Amid the reshuffle Kerry told Congress that increasing influence of Islamist groups affiliated with Al-Qaeda in Syria posed a threat to US security. The Syrian government was dragging heels over eliminating chemical weapons, while Russia continued weapon supplies uninterrupted, so the US would have to urgently overhaul its strategy, Senator Lindsey Graham quotes Kerry as saying. Kerry was also outspoken about his belief that the US should abandon the non-interference policy and create a coalition to oppose Al-Qaeda.

“Resignation of the US ambassador to Syria indicates the US wrong assessment of the Syrian opposition.

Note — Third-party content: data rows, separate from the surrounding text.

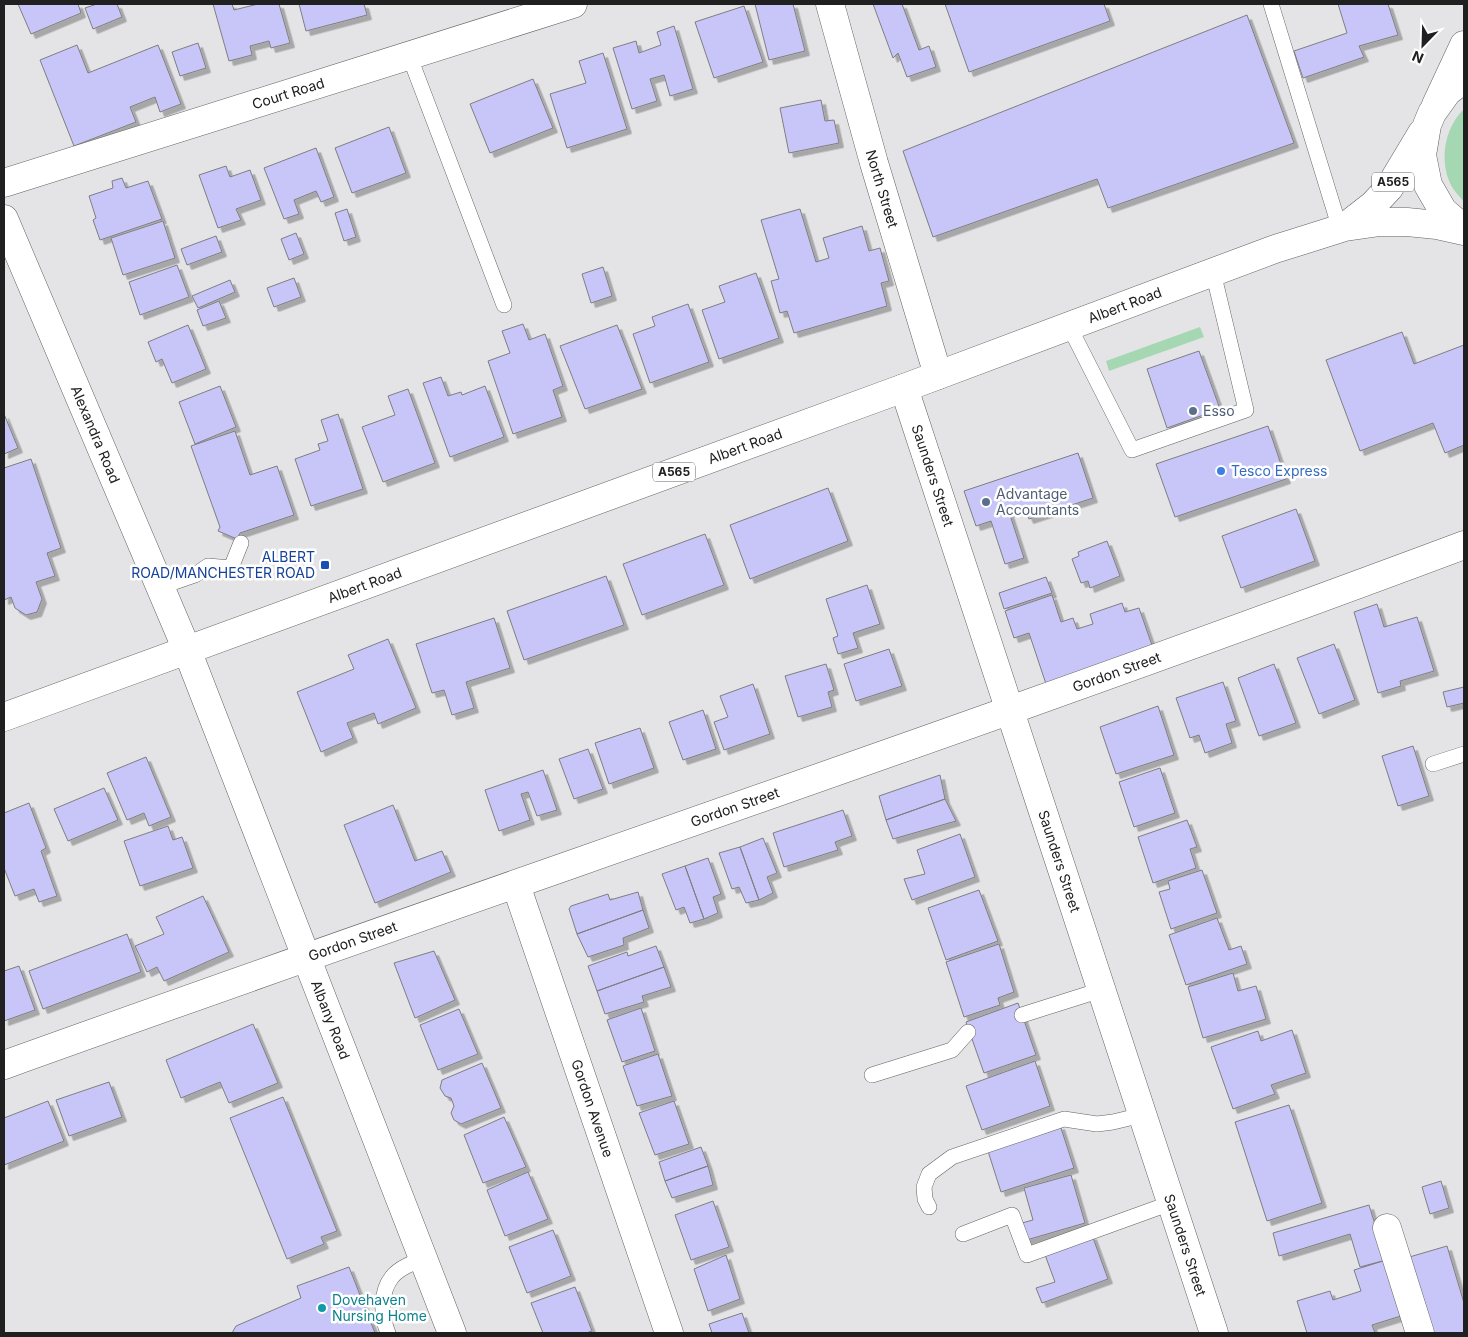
<svg xmlns="http://www.w3.org/2000/svg" width="1468" height="1337" font-family="Inter,sans-serif">
<style>
.green{fill:#a6d7b3}
.building{fill:#c8c5f9;stroke:#7e7e80;filter:url(#shadow)}
.lines{fill:none;stroke-linecap:round;stroke-linejoin:round}
.lane-casing{stroke:#626263;stroke-width:16}
.street-casing{stroke:#626263;stroke-width:29}
.secondary-casing{stroke:#626263;stroke-width:29}
.highway-casing{stroke:#626263;stroke-width:29}
.lane{stroke:#fff;stroke-width:15}
.street{stroke:#fff;stroke-width:28}
.secondary{stroke:#fff;stroke-width:28}
.highway{stroke:#fff;stroke-width:28}
.service-dot{fill:#5c6f8a;stroke:#fff;stroke-width:2}
.shop-dot{fill:#3f7fe0;stroke:#fff;stroke-width:2}
.transit-dot{fill:#1a4fb4;stroke:#fff;stroke-width:2}
.culture-dot{fill:#0f9aa8;stroke:#fff;stroke-width:2}
.labels{text-anchor:middle;stroke-width:5;stroke-linejoin:round;paint-order:stroke}
.shield{fill:#fff;stroke:#636363;stroke-width:1}
.shield-label{font-size:12px;font-weight:bold;fill:#202020}
.street-label{font-size:14px;fill:#202020;stroke:#fff}
.service-label{font-size:14px;fill:#4e5e75;stroke:#fff;text-anchor:start}
.shop-label{font-size:14px;fill:#366cbe;stroke:#fff;text-anchor:start}
.transit-label{font-size:14px;fill:#164399;stroke:#fff;text-anchor:end}
.culture-label{font-size:14px;fill:#0d838f;stroke:#fff;text-anchor:start}
</style>
<defs>
<filter id="shadow"><feDropShadow dx="4.5" dy="4.5" stdDeviation="0" flood-color="#0004"/></filter>
</defs>
<rect width="100%" height="100%" fill="#e4e4e6"/>
<path class="green" d="M1464 109V202C1461 198 1457 194 1454 190 1438 166 1443 129 1464 109Z
M1200 327 1204 337 1109 371 1106 361Z"/>
<path class="building" d="M18 4H78L81 13 31 34Z
M97 4H117L122 17 93 29 85 8Z
M213 4H232L234 10 258 4H279L290 43 271 48 269 41 250 46 252 55 229 61Z
M299 4H364L367 15 306 31Z
M755 4H793L805 51 769 60Z
M873 4H902L919 50 929 46 936 67 907 77 898 53 893 58Z
M945 4H1104L1110 21 969 72Z
M1338 4H1388L1398 35 1359 46 1364 57 1303 78 1294 51 1347 33Z
M744 6 763 62 714 78 695 22Z
M1247 15 1294 143 1108 208 1097 179 933 237 903 151Z
M674 26 693 89 670 96 664 75 650 79 657 101 632 109 613 48 636 41 639 53 661 45 657 32Z
M198 43 206 68 180 76 172 52Z
M77 45 88 73 158 45 181 104 160 112 155 97 130 107 136 122 74 146 40 60Z
M603 53 627 129 567 148 550 94 586 83 579 61Z
M533 79 553 128 490 153 470 104Z
M821 100 825 121 834 120 839 143 789 153 780 108Z
M389 127 406 173 352 193 335 148Z
M316 148 334 197 321 202 316 191 294 200 299 214 284 219 264 168Z
M226 166 230 177 250 170 261 200 236 209 241 220 218 228 199 175Z
M122 178 126 188 148 181 162 219 100 240 93 220 96 218 89 196 113 188 112 181Z
M347 209 356 237 344 241 335 213Z
M800 209 816 262 829 258 823 238 862 226 869 251 880 248 889 281 881 283 887 306 794 333 787 311 780 313 771 281 779 279 761 220Z
M163 221 175 258 123 275 111 238Z
M296 233 304 254 289 260 281 239Z
M216 236 222 252 187 265 181 249Z
M177 265 189 297 140 315 129 282Z
M603 267 612 296 591 303 582 274Z
M756 273 779 338 719 359 702 310 725 302 719 286Z
M294 278 301 297 274 307 267 288Z
M230 280 235 292 198 308 192 296Z
M219 301 226 318 203 326 197 310Z
M688 304 709 362 650 383 633 334 655 326 652 317Z
M523 324 529 340 545 334 563 386 553 390 562 417 513 434 488 361 510 353 502 331Z
M188 325 206 369 172 383 162 359 156 362 148 342Z
M617 325 642 389 585 409 560 346Z
M1402 332 1414 364 1464 345V445L1445 453 1433 423 1360 451 1326 360Z
M1199 351 1220 409 1167 428 1147 369Z
M441 377 448 396 461 392 462 395 485 386 504 437 450 457 423 383Z
M220 386 236 427 195 444 179 402Z
M408 389 435 463 383 482 362 427 395 415 388 396Z
M4 414 18 448 4 454Z
M338 414 363 489 311 506 295 459 320 450 318 444 328 441 321 420Z
M1268 426 1286 479 1175 517 1156 464Z
M235 431 250 475 277 466 294 515 240 533 237 539 218 531 220 527 191 446Z
M1078 453 1093 498 1029 519 1024 507 1009 512 1024 558 1005 564 991 521 976 526 964 491Z
M31 459 61 548 47 553 55 576 36 582 42 599 37 612 26 615 15 608 11 597 4 600V468Z
M828 488 848 541 750 579 730 525Z
M1296 509 1315 561 1241 588 1222 536Z
M705 534 724 585 642 615 623 564Z
M1107 541 1120 576 1090 588 1088 581 1081 583 1072 559 1079 556 1078 552Z
M606 576 624 625 524 660 507 611Z
M1046 577 1052 593 1004 609 999 593Z
M867 585 880 624 853 633 858 648 838 654 833 638 838 636 826 599Z
M1052 595 1061 622 1073 618 1077 629 1093 624 1090 614 1122 603 1125 612 1139 608 1153 648 1046 684 1029 633 1014 638 1005 611Z
M1377 604 1384 627 1417 617 1434 671 1400 681 1401 686 1378 693 1354 612Z
M494 618 510 668 466 682 474 708 452 715 444 690 432 693 416 644Z
M388 639 416 708 378 724 374 713 347 723 353 738 321 752 297 692 354 669 348 655Z
M1334 644 1355 700 1319 714 1297 658Z
M889 649 902 686 856 701 844 664Z
M826 664 834 690 828 692 832 707 798 717 785 676Z
M1274 664 1296 723 1259 736 1238 678Z
M1223 682 1236 721 1226 724 1232 743 1205 753 1199 735 1190 738 1176 698Z
M753 684 770 734 724 750 714 722 728 717 720 696Z
M1464 687V703L1447 707 1443 692Z
M1158 706 1174 755 1116 774 1100 727Z
M703 710 716 749 683 760 669 722Z
M640 728 654 768 609 784 595 743Z
M1413 746 1429 796 1398 806 1382 756Z
M588 749 603 789 574 799 559 759Z
M146 757 171 817 149 826 144 813 127 820 107 773Z
M1160 768 1175 813 1134 827 1119 782Z
M543 770 557 810 537 816 528 792 521 794 530 820 499 831 485 790Z
M940 775 945 799 886 820 879 796Z
M104 788 118 820 68 841 54 809Z
M945 799 956 821 893 839 886 820Z
M29 803 46 848 41 851 57 896 39 902 34 889 15 896 4 868V813Z
M393 805 415 861 442 851 451 872 375 903 344 825Z
M843 810 852 836 835 842 838 850 784 867 773 833Z
M1187 820 1197 847 1190 849 1196 868 1153 883 1138 837Z
M168 826 173 840 182 837 193 868 140 886 124 841Z
M960 834 975 877 912 900 904 879 925 874 917 850Z
M763 838 777 873 767 877 773 893 759 900 740 847Z
M740 847 759 900 746 903 739 887 732 889 719 853Z
M708 858 721 894 713 897 718 913 704 919 685 866Z
M685 866 704 919 690 923 684 907 676 910 662 874Z
M1202 870 1217 913 1171 929 1159 892 1170 889 1168 881Z
M979 890 998 941 946 960 928 908Z
M638 892 643 910 577 934 569 909 571 906 608 894 610 900Z
M203 896 229 952 164 981 157 967 147 972 135 946 164 934 156 917Z
M643 910 649 928 623 938 624 945 588 957 577 934Z
M1217 918 1229 950 1241 946 1247 964 1186 985 1169 935Z
M127 934 141 972 43 1009 29 971Z
M999 944 1014 992 998 998 1000 1005 964 1017 946 962Z
M656 946 664 967 597 991 588 966 627 952 628 956Z
M434 951 455 1000 415 1018 394 963Z
M19 966 35 1010 4 1021V971Z
M664 967 671 987 642 996 644 1002 605 1014 597 991Z
M1233 973 1238 991 1256 986 1266 1019 1203 1038 1188 987Z
M1018 1003 1036 1055 984 1073 966 1022Z
M641 1008 655 1051 622 1062 607 1020Z
M459 1009 478 1054 438 1070 420 1025Z
M253 1024 278 1083 229 1103 220 1082 181 1098 166 1060Z
M1292 1030 1306 1073 1271 1085 1275 1094 1233 1109 1211 1047 1258 1031 1261 1041Z
M658 1054 672 1096 637 1106 623 1066Z
M1035 1061 1050 1106 982 1130 966 1086Z
M482 1063 501 1108 461 1124 454 1120 451 1113 454 1106 451 1098 445 1096 440 1088 442 1080Z
M109 1082 122 1117 69 1136 56 1100Z
M283 1097 337 1231 321 1237 324 1244 287 1259 230 1118Z
M48 1101 64 1141 4 1165V1118Z
M674 1101 689 1144 655 1155 639 1113Z
M1289 1105 1322 1203 1267 1221 1235 1122Z
M504 1117 526 1167 483 1183 464 1135Z
M1060 1125 1074 1168 1001 1192 987 1148Z
M701 1147 708 1166 665 1181 659 1162Z
M708 1166 713 1185 672 1198 665 1181Z
M528 1172 548 1219 505 1236 487 1190Z
M1071 1175 1085 1223 1023 1241 1018 1224 1033 1220 1024 1188Z
M1441 1181 1449 1208 1430 1214 1422 1187Z
M713 1201 729 1247 691 1260 675 1215Z
M1369 1205 1386 1260 1360 1267 1350 1234 1279 1256 1273 1233Z
M553 1230 571 1276 527 1293 509 1247Z
M1092 1235 1108 1279 1042 1303 1036 1288 1055 1282 1044 1252Z
M1447 1246 1464 1303V1333H1428L1406 1258Z
M726 1255 740 1299 708 1311 694 1269Z
M1386 1260 1404 1315 1372 1325 1375 1333H1307L1297 1301 1330 1291 1333 1300 1361 1291 1354 1270Z
M349 1267 375 1333H232L236 1326 301 1298 297 1286Z
M575 1287 592 1331 586 1333H543L531 1303Z
M742 1313 749 1333H712L709 1324Z"/>
<g class="lines">
<defs>
<path id="lane" d="M1271 4 1340 229
M409 55 504 305
M1069 326 1132 450 1246 410 1213 272
M160 587 195 575 208 566 231 568 241 543
M1433 764 1464 754
M1022 1015 1101 990
M872 1075 952 1050 968 1032
M929 1207 925 1199 924 1187 929 1174 952 1157 1064 1119 1097 1124 1113 1122 1142 1115
M963 1234 1012 1215 1027 1255 1171 1203
M388 1333C381 1316 380 1292 392 1277 399 1268 412 1263 423 1259"/>
<g id="street">
<path id="s1" d="M830 4 874 163 938 375"/>
<path id="s2" d="M4 183 573 4"/>
<path id="s3" d="M4 219 187 650 452 1333"/>
<path id="s4" d="M904 388 1214 1333"/>
<path id="s5" d="M516 885 669 1333"/>
<path id="s6" d="M4 1065C490 890 980 726 1464 545"/>
<path d="M1387 1228 1420 1333"/>
</g>
<path id="secondary" d="M1436 105 1464 45"/>
<g id="highway">
<path d="M1464 79 1447 92 1432 113 1427 125 1422 155 1428 185 1443 211 1464 229"/>
<path d="M1346 226 1373 205 1389 188 1422 133"/>
<path id="s7" d="M4 717 904 388 1275 249 1345 227 1380 222H1407L1437 225 1464 231"/>
</g>
</defs>
<use href="#lane" class="lane-casing"/>
<use href="#street" class="street-casing"/>
<use href="#secondary" class="secondary-casing"/>
<use href="#highway" class="highway-casing"/>
<use href="#lane" class="lane"/>
<use href="#street" class="street"/>
<use href="#secondary" class="secondary"/>
<use href="#highway" class="highway"/>
</g>
<g class="service-dot">
<circle cx="1193" cy="411" r="5"/>
<circle cx="986" cy="502" r="5"/>
</g>
<circle class="shop-dot" cx="1221" cy="471" r="5"/>
<rect class="transit-dot" x="320" y="560" width="10" height="10" rx="2.5"/>
<circle class="culture-dot" cx="322" cy="1308" r="5"/>
<g class="labels">
<g class="shield">
<rect x="1372" y="172.5" width="42" height="19" rx="4"/>
<rect x="653" y="462.5" width="42" height="19" rx="4"/>
</g>
<g class="shield-label">
<text x="1393" y="186">A565</text>
<text x="674" y="476">A565</text>
</g>
<g class="street-label">
<text dy="5" stroke="none"><textPath href="#s2" startOffset="298">Court Road</textPath></text>
<text dy="5" stroke="none"><textPath href="#s1" startOffset="192">North Street</textPath></text>
<text dy="5" stroke="none"><textPath href="#s7" startOffset="1194">Albert Road</textPath></text>
<text dy="5" stroke="none"><textPath href="#s3" startOffset="234">Alexandra Road</textPath></text>
<text dy="5" stroke="none"><textPath href="#s7" startOffset="789">Albert Road</textPath></text>
<text dy="5" stroke="none"><textPath href="#s4" startOffset="92">Saunders Street</textPath></text>
<text dy="5" stroke="none"><textPath href="#s7" startOffset="384">Albert Road</textPath></text>
<text dy="5" stroke="none"><textPath href="#s6" startOffset="1180">Gordon Street</textPath></text>
<text dy="5" stroke="none"><textPath href="#s6" startOffset="775">Gordon Street</textPath></text>
<text dy="5" stroke="none"><textPath href="#s4" startOffset="498">Saunders Street</textPath></text>
<text dy="5" stroke="none"><textPath href="#s6" startOffset="370">Gordon Street</textPath></text>
<text dy="5" stroke="none"><textPath href="#s3" startOffset="865">Albany Road</textPath></text>
<text dy="5" stroke="none"><textPath href="#s5" startOffset="236">Gordon Avenue</textPath></text>
<text dy="5" stroke="none"><textPath href="#s4" startOffset="902">Saunders Street</textPath></text>
</g>
<g class="service-label">
<text x="1203" y="416">Esso</text>
<text x="996" y="499">Advantage<tspan x="996" dy="16">Accountants</tspan></text>
</g>
<g class="shop-label">
<text x="1231" y="476">Tesco Express</text>
</g>
<g class="transit-label">
<text x="315" y="562">ALBERT<tspan x="315" dy="16">ROAD/MANCHESTER ROAD</tspan></text>
</g>
<g class="culture-label">
<text x="332" y="1305">Dovehaven<tspan x="332" dy="16">Nursing Home</tspan></text>
</g>
</g>
<rect width="1468" height="1337" fill="none" stroke="#202020" stroke-width="10"/>
<g transform="translate(1423 45) rotate(203)" stroke="#ffffff" stroke-width="4" paint-order="stroke">
<path d="M0-4L9 19L0 12L-9 19Z" fill="#202020"/>
<text y="-8" font-size="14" font-weight="bold" text-anchor="middle" fill="#202020">N</text>
</g>
</svg>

Providing support for the forces opposing the incumbent president, Bashar Assad, Washington assists extremist Islamist organizations linked with Al-Qaeda,” Zolotarev believes.

“War-thirsty radical Islamists from all over the world were quick to rush to Syria where the US assists the opposition. It created a terrorist threat not only for the US, but also for Europe and Russia, as former militants from the North Caucasus criminal groups headed for Syria as well,” the expert believes.

According to US intelligence services, Syrian armed opposition groups comprise between 75,000 and 110,000 people. No less than 26,000 of them are members of radical organizations. Some of them set up a network of training camps preparing militants from 50 countries.

Retired Major-General Zolotarev described the US intention to arm Syria’s moderate opposition, which allegedly resists Al-Qaeda, as a paradox: “Who would draw a line between moderate and radical Islamist opposition? These forces may be acting together.”

“Assisting the cause of Syrian settlement and arming one of the conflict’s sides at the same time is nonsense. It is breach of international law and a blatant intrusion into the country’s internal affairs,” the expert said.